This is a COVID era release, recorded in a home studio with one guy playing all the instruments. Coffman was previously (just last week, it seems) the lead singer-songwriter of The Cuckoo Bees, a trio that in 2018 released its first and likely only album, “Weeping Willow.”

He’s gone solo, not just because of COVID but “due to life events and new career paths,” he told the Reader by text message. (They actually broke up in 2019. No one told me!) He references their brief legacy in the song “Marigolds on Monday” with the line, “I was once a cuckoo bee.”

Four of the eight tracks are new and four are remakes of songs from “Weeping Willow.” “I wanted to redo a few songs from the Bees album and do them as simpler arrangements,” he wrote. “I think also because it wasn’t long after we released the Bees album that we broke up and so I didn’t want that all to be for nothing, and maybe I could breathe new life into some of them. Also, I wrote them and there’s no rules. Haha.”

The first haha is the album cover, which shows a naked Coffman (side butt shot) with his head in the kitchen sink. It’s not clear if he’s throwing up or washing his hair, though the first option gives the album title a new meaning. But the image has no implication other than, as he explained during his livestream album release show Nov. 30, his photographer/girlfriend dared him to put it on the cover, “so I had to.”

There’s nothing vomitable in the music, which, like the Cuckoo Bees, is pleasant and sunny, marked by Coffman’s gee-golly-whiz voice. It’s also damnably intelligent, even magical, with an undercurrent interweaving dark and light. The lyrics are inventive and poetic, sometimes in a Dylanesque (Bob) way.

The title cut, written for a friend’s wedding, starts out as a simple, 1950s-style piece, slowly paced like Elvis’ “Heartbreak Hotel.” Coffman sings in a deliberate, unhurried manner, “Wherever you’re going … can … I … go … too.” It builds as the bass, drums and overdubbed vocals join in and turns into a foot-stomping singalong. (If Coffman ever achieves Justin Bieber-level success, this number will have the girls wildly screaming.) The video with stop-motion construction paper cutouts (made by Alyssa Johnson of Blind Spot Creatives) is one of the sweetest things you’ll ever see.

“Tango Til They’re Sore” is a Tom Waits cover, but it sounds very much like a Cuckoo Bees song, a vaudeville jaunt like the Bees’ “No Sad Song” and “Humblin’ Cold.” No surprise here, since Waits was a major influence on the Bees.

“Mother Earth” urges us to burn our money, give up our cell phones and return to nature, though I doubt the author himself has gone that far. It’s also curious that a song about Mother Earth is electric blues rock, but it’s catchy.

“Marigolds on Monday” is an autobiographical song, a tribute both to his youth (“Once I was an extraterrestrial being, I was nine years old”) and his grandparents. (“Grandpa was a worker bee, tougher than the sun.”) There’s some startling imagery, such as his grandfather on his deathbed pointing out the window. (True story.) The song goes through four movements, starting out floaty and amorphous and ending as soaring, funky gospel. It’s pretty much a masterpiece, the best reason to buy this album.

The next four songs are the remakes from the Cuckoo Bees album, for reasons best known to the artist. (Are self-remakes becoming a thing?

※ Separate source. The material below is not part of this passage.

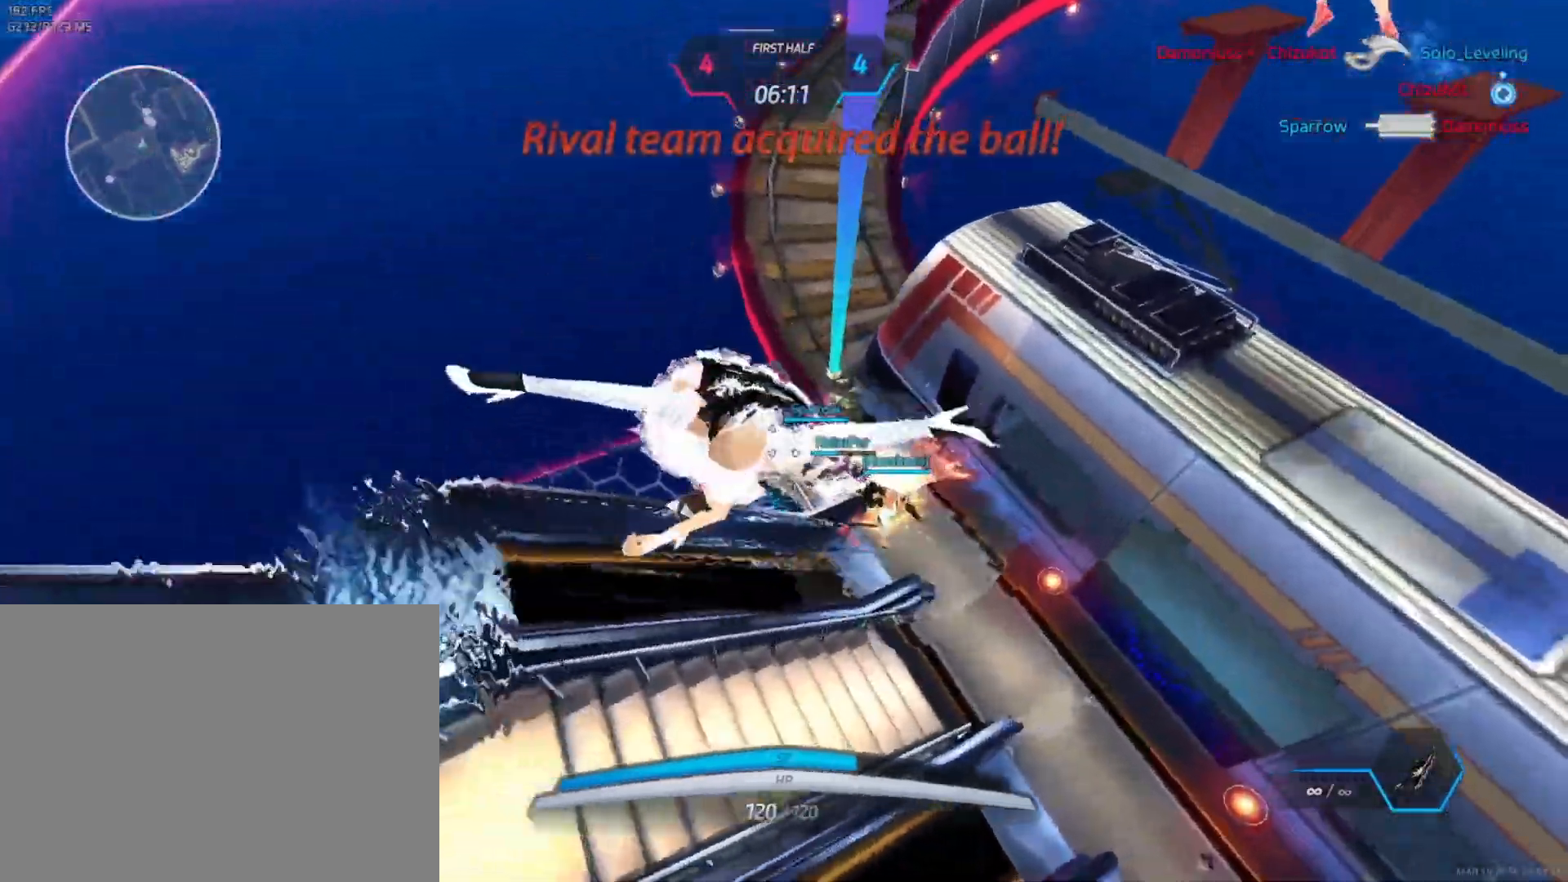
{"keys": ["w"], "mouse": [], "events": [[33, "space", "up"], [83, "w", "down"], [133, "w", "up"], [150, "d", "up"], [150, "w", "down"], [350, "space", "down"], [383, "mouse_left", "down"], [450, "space", "up"], [483, "mouse_left", "up"]]}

The last album I reviewed, by The Dark Underbelly, also did this.) Do the songs gain anything by not having Matt Mobley’s upright bass and Mikayla Haynes’ vocals, by jettisoning the clarinet from “I’ve Been Thinking” or the lush orchestration from ”Weeping Willow”? That’s a judgement call. The willow song, also a tribute to his grandfather, packs an emotional punch in either version when he’s merely singing “ooooh.” The Cuckoo Bees album is still out there, including on Amazon Music Unlimited, so you can check the originals for comparison.

I’m completely sold on the new version of “Midnight Calling,” which is unexpected since it was my favorite Cuckoo Bees song and I didn’t think it could be improved. It’s not an improvement so much as a different but equally fine version, kind of like James T. Kirk versus Jean-Luc Picard. Whatever type of guitar he’s using, or whatever he’s done to enhance it, it has a lovely, bell-like resonance.

One thing he has not jettisoned from his Cuckoo Bees days is the xylophone, which I found to be an irritant on that album, but he brings it back here for several songs. So one way or another, the xylophone is integral to the Cory Coffman experience. I’ll put up with visions of dancing skeletons just to hear the rest.